In January 2024, the Company recorded $988 as additional paid-in capital upon issuance of the 600,584 warrants for the Bridge Loan program funding. Refer to Note 10 for further information.

 

In February 2024, the Chief Executive Officer (“CEO”) Kelly Londy resigned after accepting a leading position at a non-competitive multinational healthcare company. Following the departure, Board member Rice Powell assumed the position of CEO and Kelly Londy joined the Company’s Strategic Advisory Council.

 

In February through April of 2024, the Company obtained additional financing through the Bridge Loan program as described in Note 10, in the amount of $3,014. Further, all of the existing loan agreements were amended to extend the initial repayment option to subsequent to the closing of the de-SPAC transaction and shorten the longest repayment term.

 

In March 2024, the Board of Directors of the Company approved a stock option repricing (the “Option Repricing”), which was effective on March 26, 2024, (the “Repricing Date”).

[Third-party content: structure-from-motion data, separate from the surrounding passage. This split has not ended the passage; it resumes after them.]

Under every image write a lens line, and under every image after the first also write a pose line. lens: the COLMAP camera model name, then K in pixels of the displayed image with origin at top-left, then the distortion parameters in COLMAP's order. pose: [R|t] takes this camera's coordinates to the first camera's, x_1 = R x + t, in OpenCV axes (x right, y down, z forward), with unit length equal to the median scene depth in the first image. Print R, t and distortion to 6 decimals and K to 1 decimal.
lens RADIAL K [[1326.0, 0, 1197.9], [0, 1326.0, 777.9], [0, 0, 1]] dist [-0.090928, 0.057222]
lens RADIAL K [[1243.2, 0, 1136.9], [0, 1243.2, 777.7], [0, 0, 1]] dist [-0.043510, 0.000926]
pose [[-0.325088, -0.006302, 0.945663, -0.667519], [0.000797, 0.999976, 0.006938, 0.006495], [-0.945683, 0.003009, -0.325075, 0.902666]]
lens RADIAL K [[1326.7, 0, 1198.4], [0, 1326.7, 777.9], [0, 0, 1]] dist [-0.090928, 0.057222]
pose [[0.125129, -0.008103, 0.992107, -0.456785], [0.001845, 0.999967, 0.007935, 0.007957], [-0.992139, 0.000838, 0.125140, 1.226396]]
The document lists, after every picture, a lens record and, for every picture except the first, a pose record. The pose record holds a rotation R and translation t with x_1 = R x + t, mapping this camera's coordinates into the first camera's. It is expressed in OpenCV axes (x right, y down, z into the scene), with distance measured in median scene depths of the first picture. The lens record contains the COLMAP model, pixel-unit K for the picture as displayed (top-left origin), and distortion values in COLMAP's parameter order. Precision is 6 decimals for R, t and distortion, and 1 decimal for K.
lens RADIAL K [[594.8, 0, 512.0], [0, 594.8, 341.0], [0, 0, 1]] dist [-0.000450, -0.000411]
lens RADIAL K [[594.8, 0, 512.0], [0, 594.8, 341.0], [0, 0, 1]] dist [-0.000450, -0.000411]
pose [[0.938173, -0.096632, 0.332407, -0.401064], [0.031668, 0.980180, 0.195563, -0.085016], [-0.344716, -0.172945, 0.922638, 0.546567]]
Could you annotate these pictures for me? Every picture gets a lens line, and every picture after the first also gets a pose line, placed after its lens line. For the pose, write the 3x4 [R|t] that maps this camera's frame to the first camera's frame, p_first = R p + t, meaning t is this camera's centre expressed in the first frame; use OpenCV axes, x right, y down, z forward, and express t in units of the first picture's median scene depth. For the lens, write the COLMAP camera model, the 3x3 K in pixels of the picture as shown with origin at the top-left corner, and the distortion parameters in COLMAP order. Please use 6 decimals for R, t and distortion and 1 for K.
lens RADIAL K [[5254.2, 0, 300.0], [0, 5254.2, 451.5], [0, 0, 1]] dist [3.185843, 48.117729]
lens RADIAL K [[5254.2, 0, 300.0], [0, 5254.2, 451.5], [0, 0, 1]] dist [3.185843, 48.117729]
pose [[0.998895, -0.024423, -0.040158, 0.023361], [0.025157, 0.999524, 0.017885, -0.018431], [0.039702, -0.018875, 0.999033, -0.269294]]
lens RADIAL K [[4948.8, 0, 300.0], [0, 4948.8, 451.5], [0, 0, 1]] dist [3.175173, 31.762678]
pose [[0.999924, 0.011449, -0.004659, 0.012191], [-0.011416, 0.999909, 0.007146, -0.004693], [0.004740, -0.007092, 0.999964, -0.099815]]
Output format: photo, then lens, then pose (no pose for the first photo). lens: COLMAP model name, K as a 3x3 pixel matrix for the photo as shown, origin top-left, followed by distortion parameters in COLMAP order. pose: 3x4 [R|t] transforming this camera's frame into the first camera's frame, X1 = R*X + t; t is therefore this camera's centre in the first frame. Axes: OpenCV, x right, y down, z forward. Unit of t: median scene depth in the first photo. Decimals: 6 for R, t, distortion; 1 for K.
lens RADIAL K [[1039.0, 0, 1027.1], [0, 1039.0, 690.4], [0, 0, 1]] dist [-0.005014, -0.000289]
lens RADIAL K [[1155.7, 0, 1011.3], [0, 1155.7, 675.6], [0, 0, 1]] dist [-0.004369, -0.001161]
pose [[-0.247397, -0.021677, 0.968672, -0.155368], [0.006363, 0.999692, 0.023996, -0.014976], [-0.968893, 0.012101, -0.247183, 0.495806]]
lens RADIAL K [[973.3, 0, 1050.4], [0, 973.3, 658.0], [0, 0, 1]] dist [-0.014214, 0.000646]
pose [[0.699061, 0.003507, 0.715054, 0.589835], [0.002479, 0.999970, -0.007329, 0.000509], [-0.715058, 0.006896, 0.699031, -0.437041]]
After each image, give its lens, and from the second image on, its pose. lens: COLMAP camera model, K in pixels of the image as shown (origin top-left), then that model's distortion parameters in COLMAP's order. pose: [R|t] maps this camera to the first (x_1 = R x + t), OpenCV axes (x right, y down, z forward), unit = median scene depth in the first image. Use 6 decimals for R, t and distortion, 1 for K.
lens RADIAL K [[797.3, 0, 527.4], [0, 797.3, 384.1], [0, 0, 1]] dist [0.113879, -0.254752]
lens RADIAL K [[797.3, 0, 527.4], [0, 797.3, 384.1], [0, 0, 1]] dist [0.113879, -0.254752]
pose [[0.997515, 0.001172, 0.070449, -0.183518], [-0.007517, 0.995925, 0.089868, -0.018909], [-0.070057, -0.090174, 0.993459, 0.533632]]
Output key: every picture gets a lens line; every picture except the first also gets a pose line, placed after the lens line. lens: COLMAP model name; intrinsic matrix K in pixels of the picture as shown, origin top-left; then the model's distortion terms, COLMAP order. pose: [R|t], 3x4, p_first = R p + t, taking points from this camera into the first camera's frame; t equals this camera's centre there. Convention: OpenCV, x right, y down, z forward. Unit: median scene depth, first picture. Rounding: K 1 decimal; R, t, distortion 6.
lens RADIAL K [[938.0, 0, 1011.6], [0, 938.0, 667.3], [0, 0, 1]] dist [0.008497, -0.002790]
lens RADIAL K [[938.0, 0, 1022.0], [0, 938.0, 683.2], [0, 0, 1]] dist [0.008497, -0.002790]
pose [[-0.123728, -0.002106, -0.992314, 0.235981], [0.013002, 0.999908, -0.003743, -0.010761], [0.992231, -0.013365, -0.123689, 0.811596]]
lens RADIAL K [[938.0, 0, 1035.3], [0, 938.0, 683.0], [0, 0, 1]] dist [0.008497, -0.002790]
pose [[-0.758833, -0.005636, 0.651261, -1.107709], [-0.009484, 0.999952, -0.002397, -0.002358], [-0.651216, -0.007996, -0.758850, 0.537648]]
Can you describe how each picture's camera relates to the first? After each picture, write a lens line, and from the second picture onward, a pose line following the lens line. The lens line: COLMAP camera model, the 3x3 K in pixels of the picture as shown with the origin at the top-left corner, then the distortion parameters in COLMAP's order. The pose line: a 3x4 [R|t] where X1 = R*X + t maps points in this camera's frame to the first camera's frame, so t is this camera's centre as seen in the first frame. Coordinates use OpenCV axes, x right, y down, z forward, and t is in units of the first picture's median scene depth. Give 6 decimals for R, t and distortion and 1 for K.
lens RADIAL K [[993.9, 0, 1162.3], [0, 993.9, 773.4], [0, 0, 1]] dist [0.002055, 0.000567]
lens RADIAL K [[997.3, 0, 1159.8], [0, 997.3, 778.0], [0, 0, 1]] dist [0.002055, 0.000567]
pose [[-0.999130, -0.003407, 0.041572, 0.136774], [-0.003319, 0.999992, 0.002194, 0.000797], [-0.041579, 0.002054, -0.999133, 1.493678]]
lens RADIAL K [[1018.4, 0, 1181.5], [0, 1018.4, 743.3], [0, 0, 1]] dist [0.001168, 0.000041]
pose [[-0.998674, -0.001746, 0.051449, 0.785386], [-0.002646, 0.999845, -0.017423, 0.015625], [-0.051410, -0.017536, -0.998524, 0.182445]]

The Option Repricing applied to outstanding options to purchase ordinary shares of the Company that, as of the Repricing Date, are held by employees of the Company and had an exercise price per share greater than $2.80. As of the Repricing Date, 1,041,966 outstanding options were repriced such that the exercise price per share was reduced to $2.80 effective as of March 26, 2024.

 

In March 2024, the Board of Directors of the Company granted 750,000 new hire options to the Company’s CEO and 140,000 new hire options to the Company’s CFO. The options vest over a period of two to four years.

 

On May 1, 2024, the Company completed its previously announced de-SPAC merger transaction with LAMF. Each Nuvo Share issued and outstanding will, by virtue of the Acquisition Merger and upon the terms and subject to the conditions set forth in the Business Combination Agreement, automatically be deemed to have been transferred and automatically deemed for all purposes to represent only the right to receive a number of Holdco Ordinary Shares equal to the Equity Exchange Ratio. Refer to Note 1 for additional information.